Countries that adopted IoT early are Japan, Singapore, China, Australia and South Korea, but other countries like India, Malaysia, Thailand and Indonesia are expected to be some of the fastest growing markets in the next three years. 
Andrew Milroy, vice president in the Asia-Pacific ICT practice, said yesterday that drivers of IoT adoption include government efforts to improve economic competitiveness and planners’ efforts to address social-demographic challenges in their cities. 
“From a technology perspective, the continued efforts to miniaturise and reduce the cost of sensors mean that sensors are expected to be integrated at the chip level and will be found in almost every device and home appliance,” he said.
Improved communication infrastructure, coupled with the ready availability of cost-effective compute and storage, such as cloud computing, will help drive development and IoT adoption.
The region is characterised by a large presence of manufacturing economies and has one of the largest production networks in the world. This is expected to drive spending on IoT applications in telematics and supply chain visibility. 
IoT spending in manufacturing is expected to rise at a rapid rate of 52.7 per cent a year until 2020. 
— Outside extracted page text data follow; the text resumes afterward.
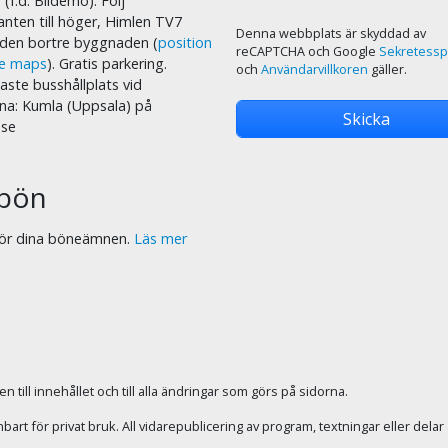
 (f.d. Bildemo). Följ
nten till höger, Himlen TV7
Denna webbplats är skyddad av
i den bortre byggnaden (
position
reCAPTCHA och Google
Sekretessp
le maps
). Gratis parkering.
och
Användarvillkoren
gäller.
ste busshållplats vid
na: Kumla (Uppsala) på
.se
bön
 för dina böneämnen.
Läs mer
 till innehållet och till alla ändringar som görs på sidorna.
rt för privat bruk. All vidarepublicering av program, textningar eller dela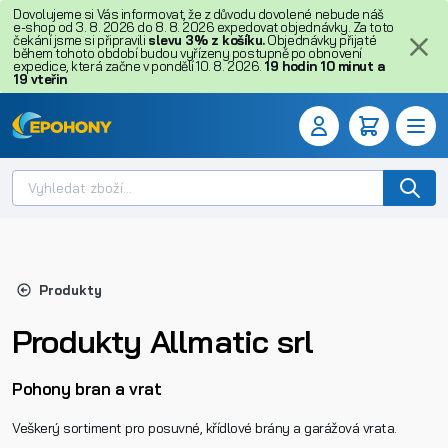
Dovolujeme si Vás informovat, že z důvodu dovolené nebude náš
e-shop od 3. 8. 2026 do 8. 8. 2026 expedovat objednávky. Za toto
čekání jsme si připravili
slevu 3% z košíku.
Objednávky přijaté
během tohoto období budou vyřízeny postupně po obnovení
expedice, která začne v pondělí 10. 8. 2026.
19
hodin
10
minut
a
18
vteřin
Produkty
Produkty Allmatic srl
Pohony bran a vrat
Veškerý sortiment pro posuvné, křídlové brány a garážová vrata.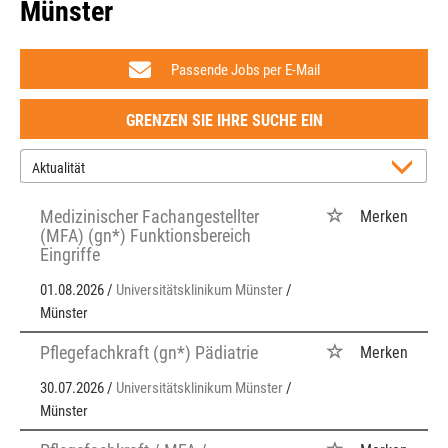
Münster
Passende Jobs per E-Mail
GRENZEN SIE IHRE SUCHE EIN
Medizinischer Fachangestellter
Merken
(MFA) (gn*) Funktionsbereich
Eingriffe
01.08.2026 /
Universitätsklinikum Münster
/
Münster
Pflegefachkraft (gn*) Pädiatrie
Merken
30.07.2026 /
Universitätsklinikum Münster
/
Münster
While logistics and transportation are expected to remain the largest IoT segment for the foreseeable future, the consumer technology segment is expected to experience phenomenal growth in the next three years. 
The IoT market is not without its challenges. Security and information privacy are some of the largest hurdles to IoT adoption. With smart and connected devices embedded in business processes and tied to critical functions, the ability to hurt enterprises and individuals is increased significantly. 
The lack of standardisation and a data-sharing framework will also inhibit IoT adoption, as it results in fragmented and closed IoT ecosystems, reducing the justification and benefits of investing in IoT solutions. 
The challenge of providing sustainable and cost-effective power supply to millions – and in the future billions – of connected devices is likely to affect the feasibility of IoT implementations in specific industries. 
The market is expected to continue to grow strongly and develop on multiple fronts, as large industry-specific enterprises continue to invest heavily in IoT technologies, and nimble small enterprises leverage cloud and open source technology to develop innovative business solutions and services.